Подвел к нужной информации, как ребенка. Осталось только носом ткнуть. Додумается или нет? Женщина все же. О! В глазах собеседницы полыхнула ненависть — додумалась.
— Контрабанда от темных, — прошипела девушка. Похоже, у нее свой счет к имперцам. — Я раздавлю этого торгаша!
— Нет. Не раздавите, — Ситра мысленно поежился под ее взглядом. — Отцу Киану нужна информация о поставщиках вашей цели, госпожа Каллиста. А из раздавленных много сведений не добудешь.
— Не стоит меня поучать! Я прекрасно знаю, как разговаривать с прихвостнями темных. Опыт имеется.
Глава 4
После того как Пух побывал в гостях, он подумал, что, пожалуй, не стоит слишком долго засиживаться.
Не сон. Это все не сон. Неужели все, что случилось — правда? Хелена ощутила под спиной сквозь ткань замызганного охотничьего костюма твердую заусенистую лавку. Шагах в трех от лавки маячила еле видимая в окружающей тьме решетка, заменяющая одну из стен ее нынешней комнатушки. Тяжелый смрад из запахов нечистот и немытых тел с тухлинкой несвежей крови и ноткой каленого железа наполнял воздух. Дышать таким получалось с трудом, все больше с усилием вталкивать в себя. Правда через несколько третей перестаешь замечать такую мелочь.
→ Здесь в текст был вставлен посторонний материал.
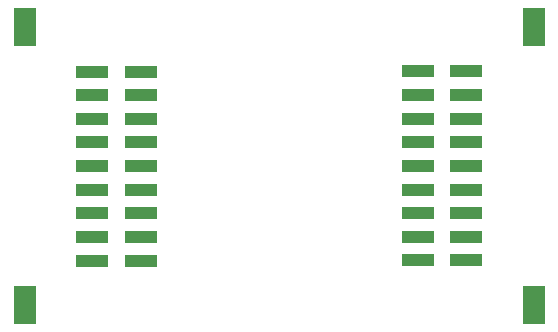
<source format=gbr>
%TF.GenerationSoftware,KiCad,Pcbnew,7.0.6-0*%
%TF.CreationDate,2023-11-06T09:59:00-05:00*%
%TF.ProjectId,AntSniffer,416e7453-6e69-4666-9665-722e6b696361,rev?*%
%TF.SameCoordinates,Original*%
%TF.FileFunction,Paste,Top*%
%TF.FilePolarity,Positive*%
%FSLAX46Y46*%
G04 Gerber Fmt 4.6, Leading zero omitted, Abs format (unit mm)*
G04 Created by KiCad (PCBNEW 7.0.6-0) date 2023-11-06 09:59:00*
%MOMM*%
%LPD*%
G01*
G04 APERTURE LIST*
%ADD10R,2.800000X1.100000*%
%ADD11R,1.900000X3.200000*%
G04 APERTURE END LIST*
D10*
%TO.C,CN2*%
X184349900Y-65759600D03*
X180239900Y-65759600D03*
X184349900Y-63759600D03*
X180239900Y-63759600D03*
X184349900Y-61759600D03*
X180239900Y-61759600D03*
X184349900Y-59759600D03*
X180239900Y-59759600D03*
X184349900Y-57759600D03*
X180239900Y-57759600D03*
X184349900Y-55759600D03*
X180239900Y-55759600D03*
X184349900Y-53759600D03*
X180239900Y-53759600D03*
X184349900Y-51759600D03*
X180239900Y-51759600D03*
X184349900Y-49759600D03*
X180239900Y-49759600D03*
D11*
X190099900Y-45979600D03*
X190099900Y-69539600D03*
%TD*%
D10*
%TO.C,CN1*%
X152704800Y-49771800D03*
X156814800Y-49771800D03*
X152704800Y-51771800D03*
X156814800Y-51771800D03*
X152704800Y-53771800D03*
X156814800Y-53771800D03*
X152704800Y-55771800D03*
X156814800Y-55771800D03*
X152704800Y-57771800D03*
X156814800Y-57771800D03*
X152704800Y-59771800D03*
X156814800Y-59771800D03*
X152704800Y-61771800D03*
X156814800Y-61771800D03*
X152704800Y-63771800D03*
X156814800Y-63771800D03*
X152704800Y-65771800D03*
X156814800Y-65771800D03*
D11*
X146954800Y-69551800D03*
X146954800Y-45991800D03*
%TD*%
M02*

</source>
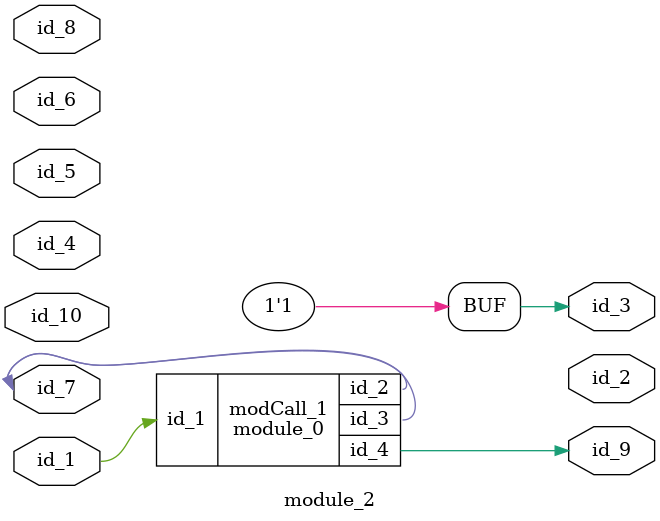
<source format=v>
module module_0 (
    id_1,
    id_2,
    id_3,
    id_4
);
  output wire id_4;
  inout wire id_3;
  output wire id_2;
  input wire id_1;
  assign id_2 = 1;
  assign module_2.id_3 = 0;
endmodule
module module_1 (
    id_1,
    id_2
);
  output wire id_2;
  inout wire id_1;
  assign id_2 = id_1 ? 1 : id_1;
  module_0 modCall_1 (
      id_1,
      id_1,
      id_1,
      id_2
  );
  assign modCall_1.id_2 = 0;
endmodule
module module_2 (
    id_1,
    id_2,
    id_3,
    id_4,
    id_5,
    id_6,
    id_7,
    id_8,
    id_9,
    id_10
);
  input wire id_10;
  output wire id_9;
  input wire id_8;
  inout wire id_7;
  input wire id_6;
  input wire id_5;
  input wire id_4;
  output wire id_3;
  output wire id_2;
  inout wire id_1;
  wor id_11 = 1 - id_7;
  assign id_11 = 1'b0 ? id_8 : id_6;
  module_0 modCall_1 (
      id_1,
      id_7,
      id_7,
      id_9
  );
  assign id_3 = 1;
endmodule

</source>
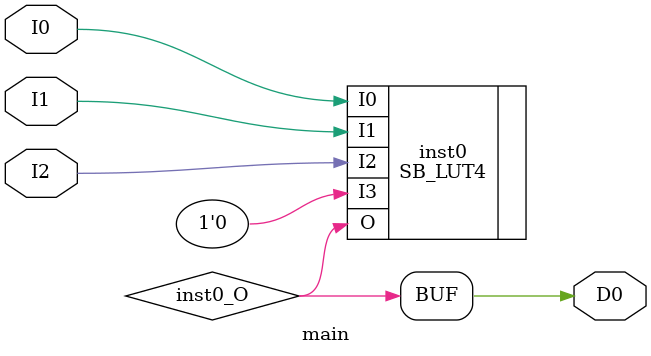
<source format=v>
module main (input  I0, input  I1, input  I2, output  D0);
wire  inst0_O;
SB_LUT4 #(.LUT_INIT(16'h8080)) inst0 (.I0(I0), .I1(I1), .I2(I2), .I3(1'b0), .O(inst0_O));
assign D0 = inst0_O;
endmodule


</source>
Сама решетка, как помнила Хелена, выходила в огромную пещеру, едва тронутую руками разумных. В центре гигантской каверны располагались пыточные. Тусклый свет от многочисленных жаровен и редких факелов едва достигал стен, где выбиты тесные камеры для таких, как она. Потолок тоже особо не поразглядываешь — кончики сталактитов и темень, больше ничего. И, конечно, крики боли, в рабочее время, и стоны, когда утомившиеся палачи уходили отдыхать. Этого добра в пещере хватало с запасом. Впрочем, когда такой фон звучит постоянно, его тоже перестаешь замечать. Сейчас в центре пещеры негромко переговаривался пяток надсмотрщиков, да пара палачей, подготавливающих инструмент к следующей рабочей трети.
В центре пещеры девушка бывала часто. Слишком часто. Нет, саму Хелену никто не пытал, разве что изредка раздавали оплеухи. Больно и обидно. Но по сравнению с тем, что эти изверги творили с остальными заключенными… А Хелену, если та не отвечала, заставляли наблюдать за всеми экзекуциями. И все чаще жестокость применяемых пыток стала зависеть не от самих пленников, а от ее, Хелены, готовности сотрудничать. Мерзкое чувство, что это она сама пытает людей, крепло в ней треть от трети.
После того, что случилось с любимым папкой, она стала, похоже, незаменимым источником сведений. Вот только, хотя отец и брал ее на некоторые сделки, нужной информации у Хелены не было. Но истязатели не верили дочери купца, как бы она не пыталась доказать обратное. Папочка. Почему ты так рано ушел? Почему не защитил?
Девушка с отстраненным удивлением провела рукой по лицу. Она плачет? Странно. Казалось. Что из нее уже давно вытравили и слезы, и страх. Даже от отчаяния остался лишь пепел — невозможно отчаиваться постоянно. Так же, как и бояться. И плакать. И вот за впервые за несколько третей, точное время в вечно темных казематах не определишь, она снова плачет. Что-то приснилось? Наверное, опять то утро.